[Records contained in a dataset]
= = = =

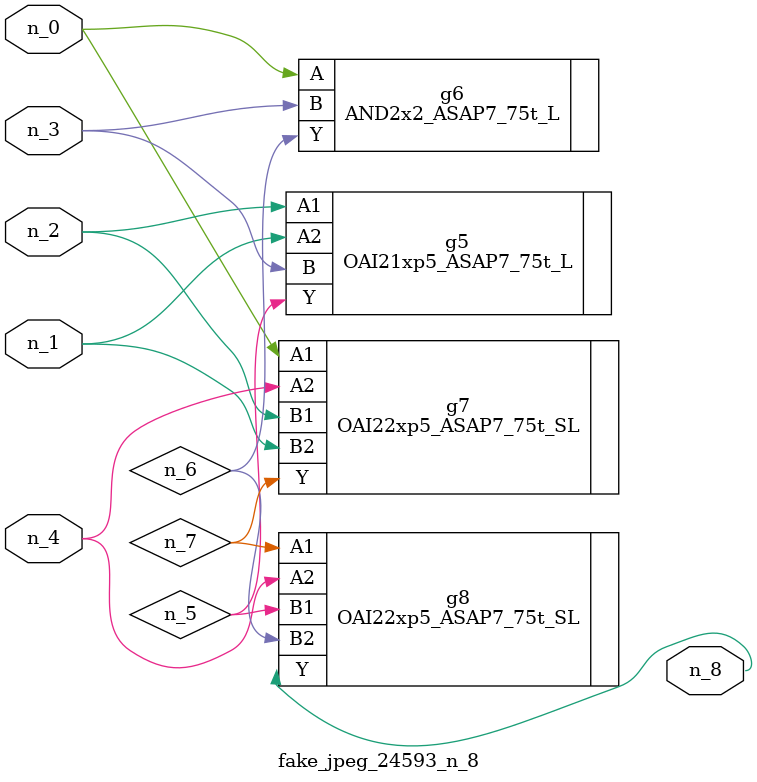
<source format=v>
module fake_jpeg_24593_n_8 (n_3, n_2, n_1, n_0, n_4, n_8);

input n_3;
input n_2;
input n_1;
input n_0;
input n_4;

output n_8;

wire n_6;
wire n_5;
wire n_7;

OAI21xp5_ASAP7_75t_L g5 ( 
.A1(n_2),
.A2(n_1),
.B(n_3),
.Y(n_5)
);

AND2x2_ASAP7_75t_L g6 ( 
.A(n_0),
.B(n_3),
.Y(n_6)
);

OAI22xp5_ASAP7_75t_SL g7 ( 
.A1(n_0),
.A2(n_4),
.B1(n_2),
.B2(n_1),
.Y(n_7)
);

OAI22xp5_ASAP7_75t_SL g8 ( 
.A1(n_7),
.A2(n_4),
.B1(n_5),
.B2(n_6),
.Y(n_8)
);


endmodule
</source>
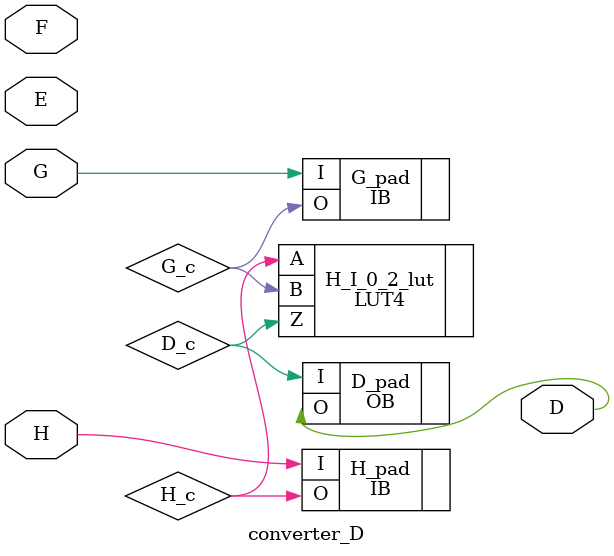
<source format=v>

module converter_D (H, G, F, E, D) /* synthesis syn_module_defined=1 */ ;   // d:/rtl_fpga/verilog/coder_decoder/module_d.v(1[8:19])
    input H;   // d:/rtl_fpga/verilog/coder_decoder/module_d.v(2[7:8])
    input G;   // d:/rtl_fpga/verilog/coder_decoder/module_d.v(2[9:10])
    input F;   // d:/rtl_fpga/verilog/coder_decoder/module_d.v(2[11:12])
    input E;   // d:/rtl_fpga/verilog/coder_decoder/module_d.v(2[13:14])
    output D;   // d:/rtl_fpga/verilog/coder_decoder/module_d.v(3[8:9])
    
    
    wire H_c, G_c, D_c, VCC_net, GND_net;
    
    VHI i20 (.Z(VCC_net));
    VLO i25 (.Z(GND_net));
    OB D_pad (.I(D_c), .O(D));   // d:/rtl_fpga/verilog/coder_decoder/module_d.v(3[8:9])
    IB H_pad (.I(H), .O(H_c));   // d:/rtl_fpga/verilog/coder_decoder/module_d.v(2[7:8])
    IB G_pad (.I(G), .O(G_c));   // d:/rtl_fpga/verilog/coder_decoder/module_d.v(2[9:10])
    GSR GSR_INST (.GSR(VCC_net));
    PUR PUR_INST (.PUR(VCC_net));
    defparam PUR_INST.RST_PULSE = 1;
    LUT4 H_I_0_2_lut (.A(H_c), .B(G_c), .Z(D_c)) /* synthesis lut_function=(A (B)) */ ;   // d:/rtl_fpga/verilog/coder_decoder/module_d.v(6[12:15])
    defparam H_I_0_2_lut.init = 16'h8888;
    
endmodule
//
// Verilog Description of module PUR
// module not written out since it is a black-box. 
//


</source>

= = = =

▸ **Task goal**:
Once the pictures are set aside, write out each record exactly.

▸ **Answer to this problem**:
<source format=v>
module fake_jpeg_24593_n_8 (n_3, n_2, n_1, n_0, n_4, n_8);

input n_3;
input n_2;
input n_1;
input n_0;
input n_4;

output n_8;

wire n_6;
wire n_5;
wire n_7;

OAI21xp5_ASAP7_75t_L g5 ( 
.A1(n_2),
.A2(n_1),
.B(n_3),
.Y(n_5)
);

AND2x2_ASAP7_75t_L g6 ( 
.A(n_0),
.B(n_3),
.Y(n_6)
);

OAI22xp5_ASAP7_75t_SL g7 ( 
.A1(n_0),
.A2(n_4),
.B1(n_2),
.B2(n_1),
.Y(n_7)
);

OAI22xp5_ASAP7_75t_SL g8 ( 
.A1(n_7),
.A2(n_4),
.B1(n_5),
.B2(n_6),
.Y(n_8)
);


endmodule
</source>
<source format=v>

module converter_D (H, G, F, E, D) /* synthesis syn_module_defined=1 */ ;   // d:/rtl_fpga/verilog/coder_decoder/module_d.v(1[8:19])
    input H;   // d:/rtl_fpga/verilog/coder_decoder/module_d.v(2[7:8])
    input G;   // d:/rtl_fpga/verilog/coder_decoder/module_d.v(2[9:10])
    input F;   // d:/rtl_fpga/verilog/coder_decoder/module_d.v(2[11:12])
    input E;   // d:/rtl_fpga/verilog/coder_decoder/module_d.v(2[13:14])
    output D;   // d:/rtl_fpga/verilog/coder_decoder/module_d.v(3[8:9])
    
    
    wire H_c, G_c, D_c, VCC_net, GND_net;
    
    VHI i20 (.Z(VCC_net));
    VLO i25 (.Z(GND_net));
    OB D_pad (.I(D_c), .O(D));   // d:/rtl_fpga/verilog/coder_decoder/module_d.v(3[8:9])
    IB H_pad (.I(H), .O(H_c));   // d:/rtl_fpga/verilog/coder_decoder/module_d.v(2[7:8])
    IB G_pad (.I(G), .O(G_c));   // d:/rtl_fpga/verilog/coder_decoder/module_d.v(2[9:10])
    GSR GSR_INST (.GSR(VCC_net));
    PUR PUR_INST (.PUR(VCC_net));
    defparam PUR_INST.RST_PULSE = 1;
    LUT4 H_I_0_2_lut (.A(H_c), .B(G_c), .Z(D_c)) /* synthesis lut_function=(A (B)) */ ;   // d:/rtl_fpga/verilog/coder_decoder/module_d.v(6[12:15])
    defparam H_I_0_2_lut.init = 16'h8888;
    
endmodule
//
// Verilog Description of module PUR
// module not written out since it is a black-box. 
//


</source>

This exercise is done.